11,100,101[10] = 101,010,010,101,111,111,000,101[2]; 11,100,101[2] = 229[10] is also prime.

11,110,111[10] = 101,010,011,000,011,011,011,111[2].

11,111,101[10] = 101,010,011,000,101,010,111,101[2].

100,011,001[10] = 101,111,101,100,000,101,111,111,001[2]; 100,011,001[2] = 281[10] is also prime.

100,100,111[10] = 101,111,101,110,110,100,000,001,111[2].

100,111,001[10] = 101,111,101,111,001,001,010,011,001[2]; 100,111,001[2] = 313[10] is also prime.

101,001,001[10] = 110,000,001,010,010,011,100,101,001[2].

101,001,011[10] = 110,000,001,010,010,011,100,110,011[2]; 101,001,011[2] = 331[10] is also prime.

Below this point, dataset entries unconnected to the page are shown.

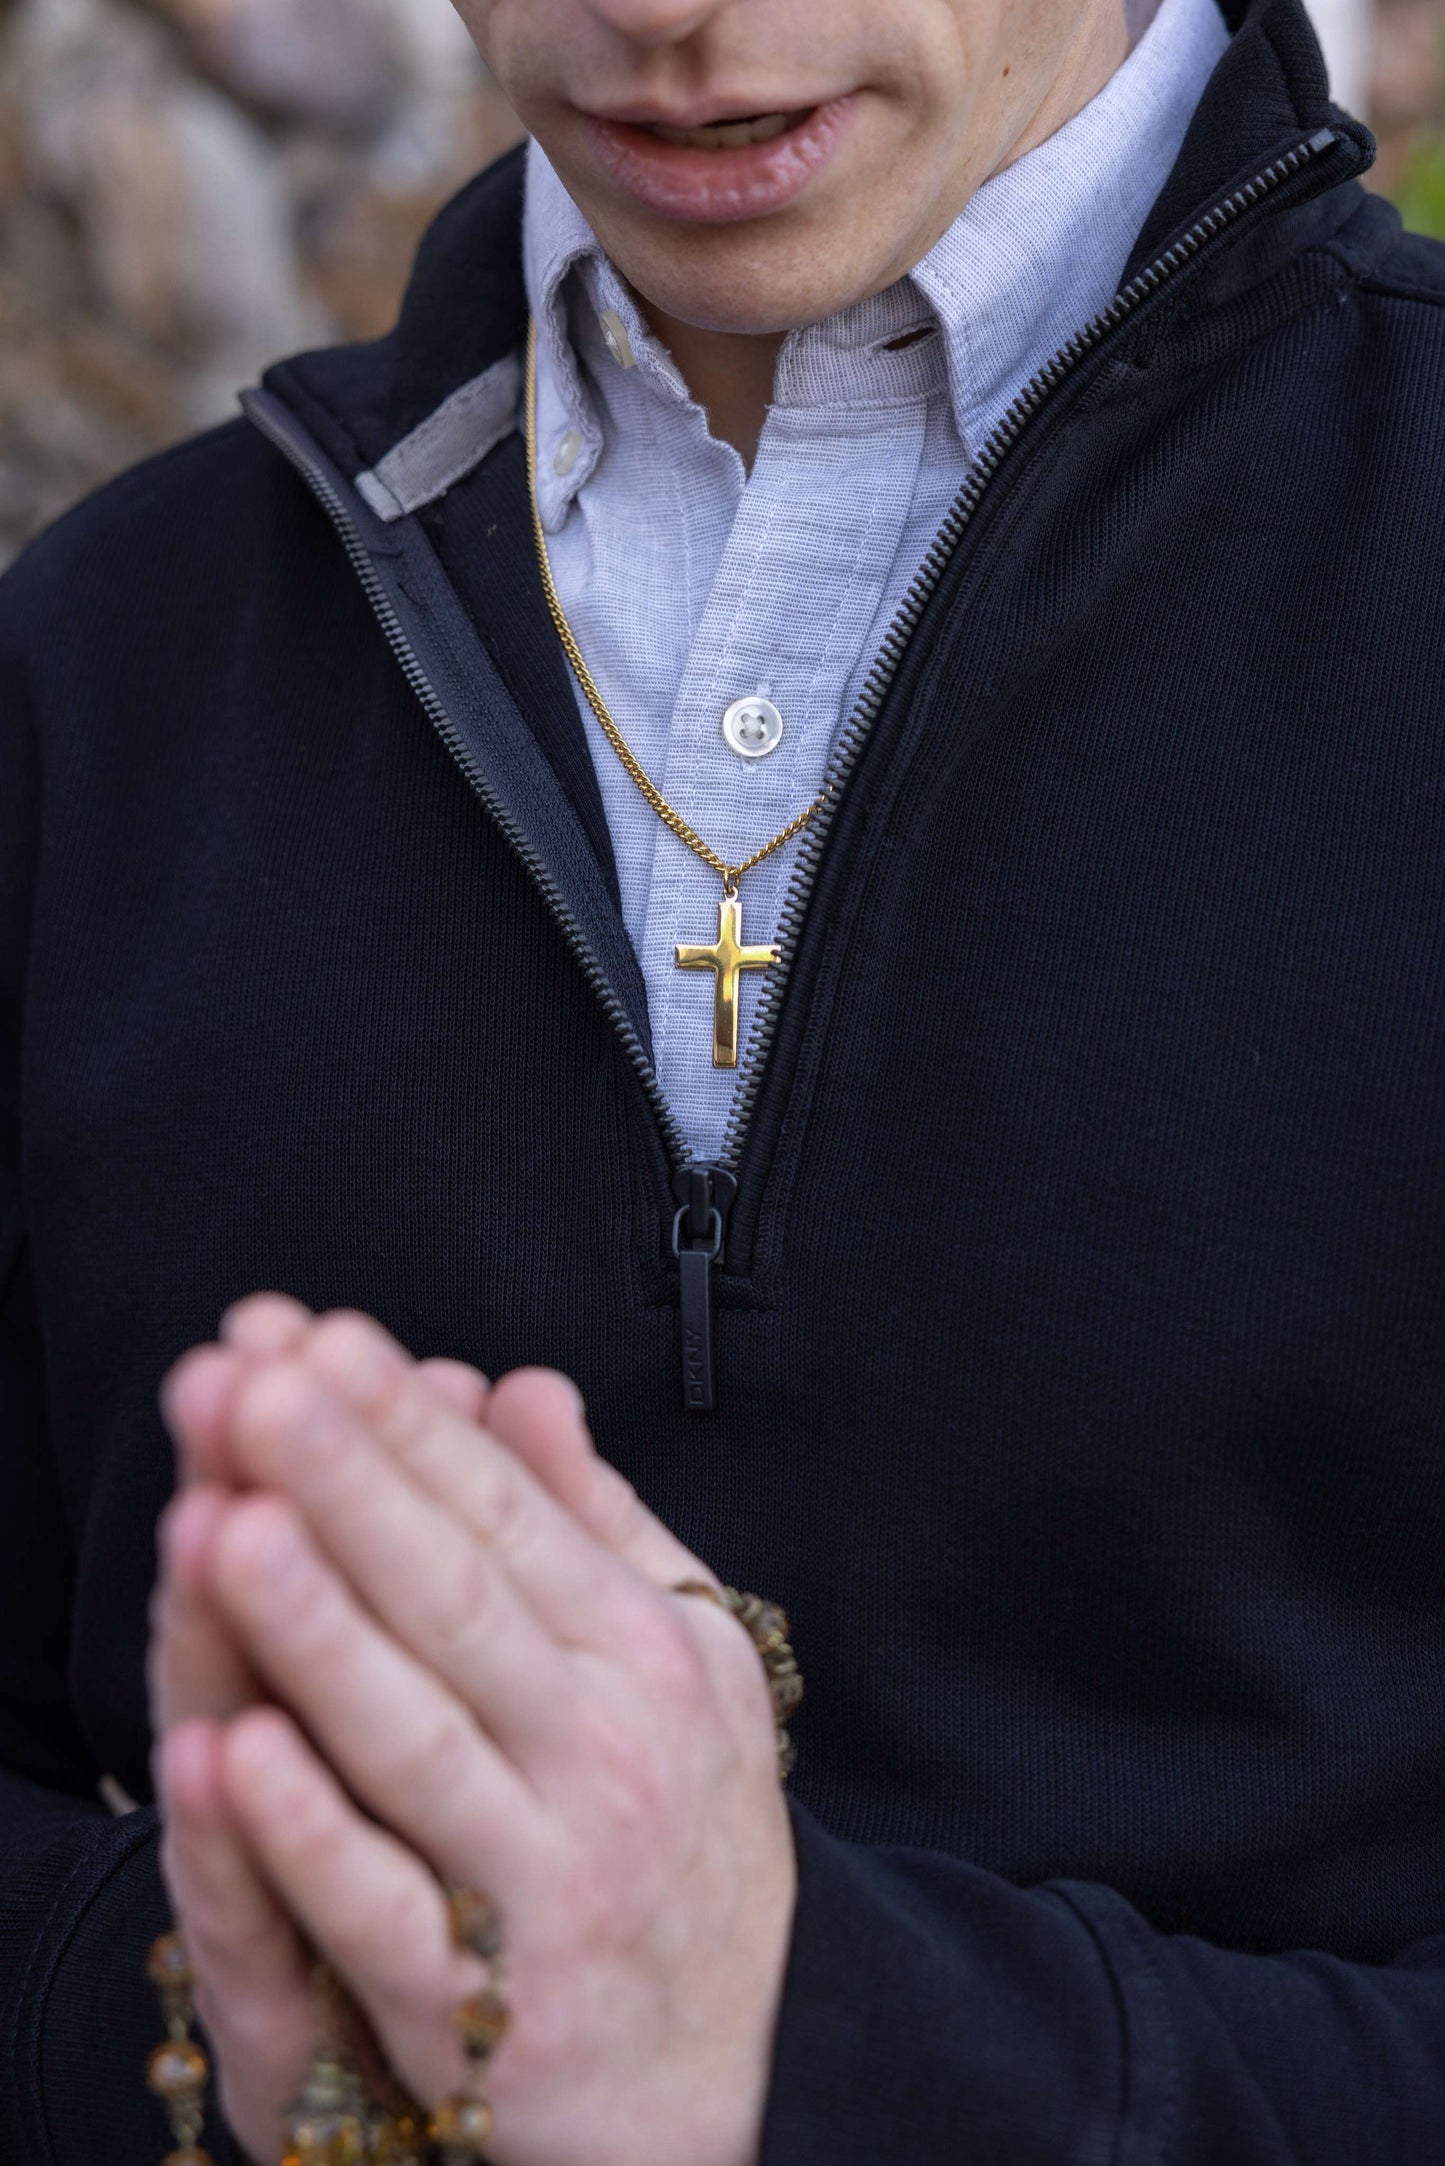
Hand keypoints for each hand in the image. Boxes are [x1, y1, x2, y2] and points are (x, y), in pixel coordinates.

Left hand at [152, 1301, 795, 2165]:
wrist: (750, 2065)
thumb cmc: (686, 1830)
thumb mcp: (680, 1656)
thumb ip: (595, 1519)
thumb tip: (523, 1381)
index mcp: (644, 1648)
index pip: (506, 1514)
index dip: (406, 1424)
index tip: (317, 1336)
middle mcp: (607, 1747)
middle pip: (455, 1599)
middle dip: (349, 1482)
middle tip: (255, 1380)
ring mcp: (552, 1875)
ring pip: (415, 1737)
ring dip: (318, 1630)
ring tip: (229, 1524)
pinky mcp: (493, 2001)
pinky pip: (390, 1907)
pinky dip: (315, 1834)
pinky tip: (238, 1752)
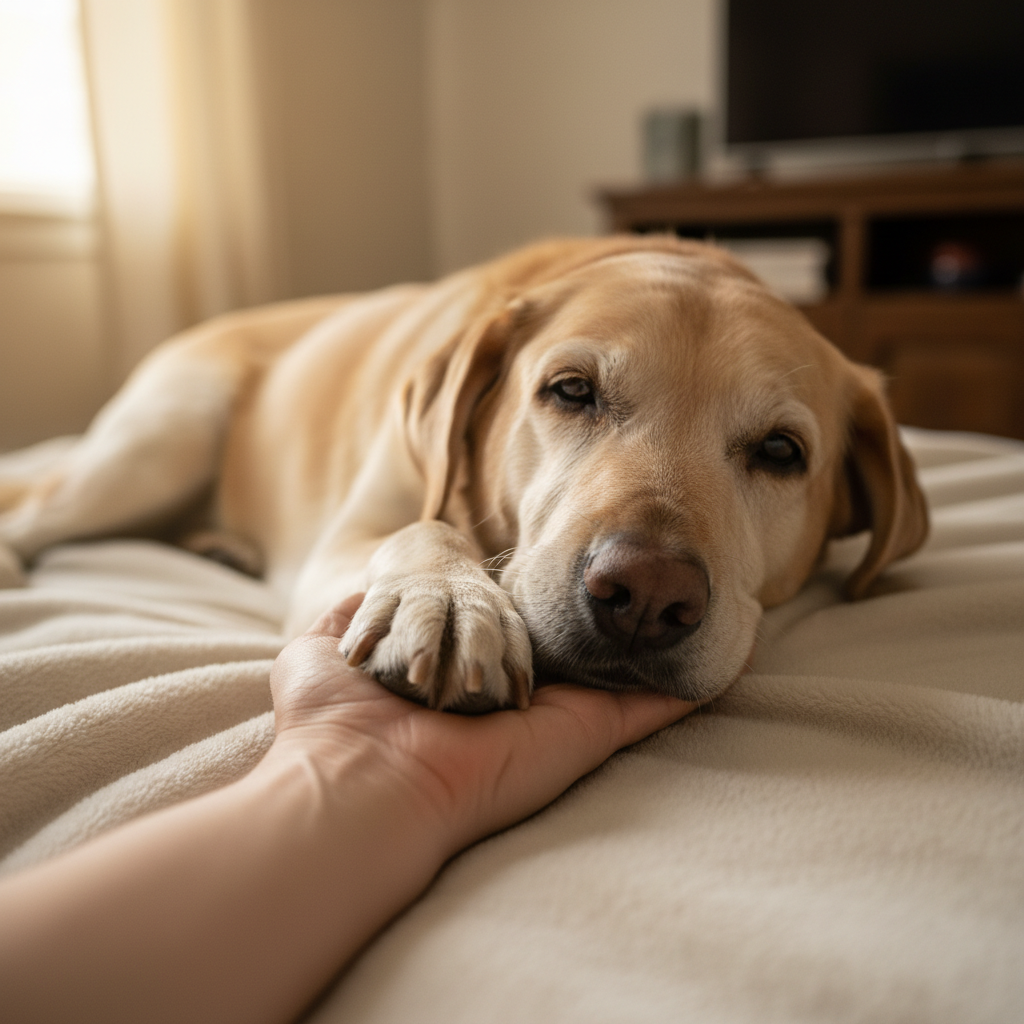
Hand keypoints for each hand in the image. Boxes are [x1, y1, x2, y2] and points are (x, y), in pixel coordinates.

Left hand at [270, 594, 695, 853]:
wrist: (358, 782)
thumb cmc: (335, 720)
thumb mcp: (323, 650)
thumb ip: (348, 616)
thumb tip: (363, 593)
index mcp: (459, 673)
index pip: (504, 634)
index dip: (527, 608)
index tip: (557, 580)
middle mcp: (510, 694)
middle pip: (565, 655)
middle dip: (598, 629)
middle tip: (640, 595)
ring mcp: (551, 716)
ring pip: (609, 677)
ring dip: (644, 652)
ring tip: (686, 619)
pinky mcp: (583, 730)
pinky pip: (644, 710)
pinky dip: (677, 692)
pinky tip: (710, 666)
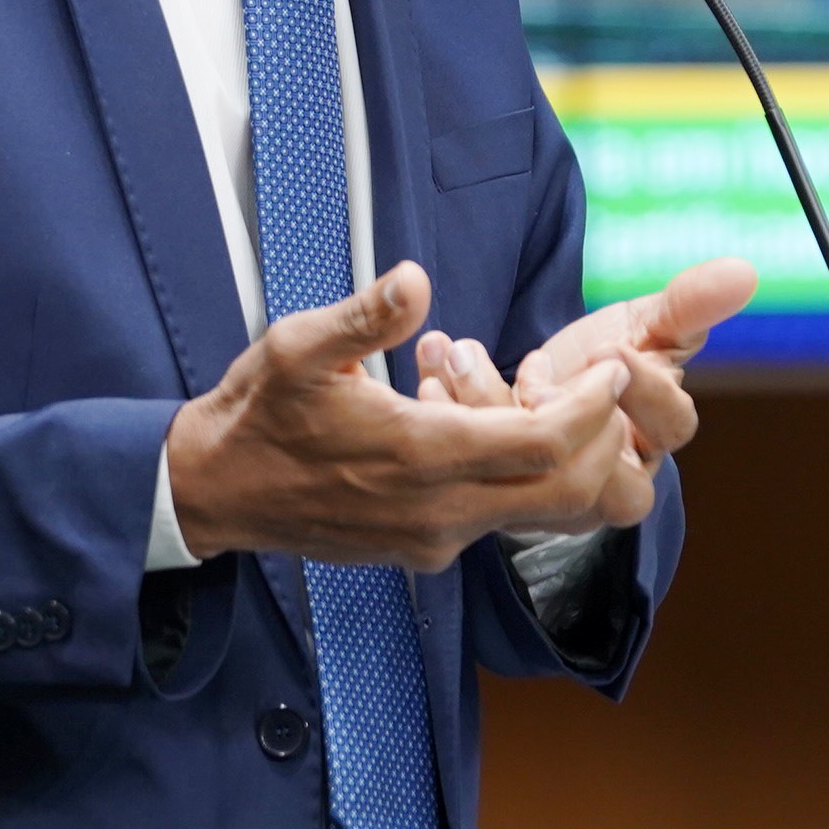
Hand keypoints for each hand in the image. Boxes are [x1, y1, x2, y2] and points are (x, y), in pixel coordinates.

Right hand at [165, 262, 639, 571]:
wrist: (216, 492)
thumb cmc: (258, 414)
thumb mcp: (298, 347)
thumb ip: (364, 314)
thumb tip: (415, 278)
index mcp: (418, 455)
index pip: (543, 443)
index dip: (592, 407)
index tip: (611, 369)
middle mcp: (438, 510)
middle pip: (564, 491)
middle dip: (600, 441)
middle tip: (604, 388)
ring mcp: (433, 538)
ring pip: (537, 512)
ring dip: (563, 461)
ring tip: (553, 399)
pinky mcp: (424, 550)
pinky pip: (499, 518)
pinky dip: (522, 478)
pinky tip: (493, 427)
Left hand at [412, 257, 755, 536]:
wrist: (547, 386)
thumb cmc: (607, 359)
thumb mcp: (646, 324)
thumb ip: (688, 303)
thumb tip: (743, 271)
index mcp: (656, 432)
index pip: (674, 426)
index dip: (647, 391)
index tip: (612, 350)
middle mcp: (614, 476)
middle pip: (609, 479)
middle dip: (560, 424)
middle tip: (532, 379)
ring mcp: (557, 494)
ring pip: (535, 479)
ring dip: (490, 413)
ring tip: (459, 357)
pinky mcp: (504, 493)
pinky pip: (478, 469)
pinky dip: (451, 414)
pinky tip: (433, 369)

101,001,101[10] = 110,000,001,010,010,011,110,001,101[2].

101,100,011[10] = 110,000,001,101,010,100,111,101,011[2].

101,101,001[10] = 110,000,001,101,010,110,111,001,001[2].

101,101,111[10] = 110,000,001,101,010,111,000,110,111[2]; 101,101,111[2] = 367[10] is also prime.

101,110,111[10] = 110,000,001,101,101,000,101,011,111[2].

101,111,011[10] = 110,000,001,101,101,010,011,100,011[2]; 101,111,011[2] = 379[10] is also prime.

101,111,111[10] = 110,000,001,101,101,010,101,000,111[2]; 101,111,111[2] = 383[10] is also prime.

110,010,101[10] = 110,100,011,101,001,111,011,110,101[2].

110,100,101[10] = 110,100,011,111,111,111,010,000,101[2]; 110,100,101[2] = 421[10] is also prime.

110,101,001[10] = 110,100,100,000,000,001,000,001,001[2].

110,110,001[10] = 110,100,100,000,010,010,100,110,001[2]; 110,110,001[2] = 433[10] is also prime.

110,111,011[10] = 110,100,100,000,010,100,100,100,011[2]; 110,111,011[2] = 443[10] is also prime.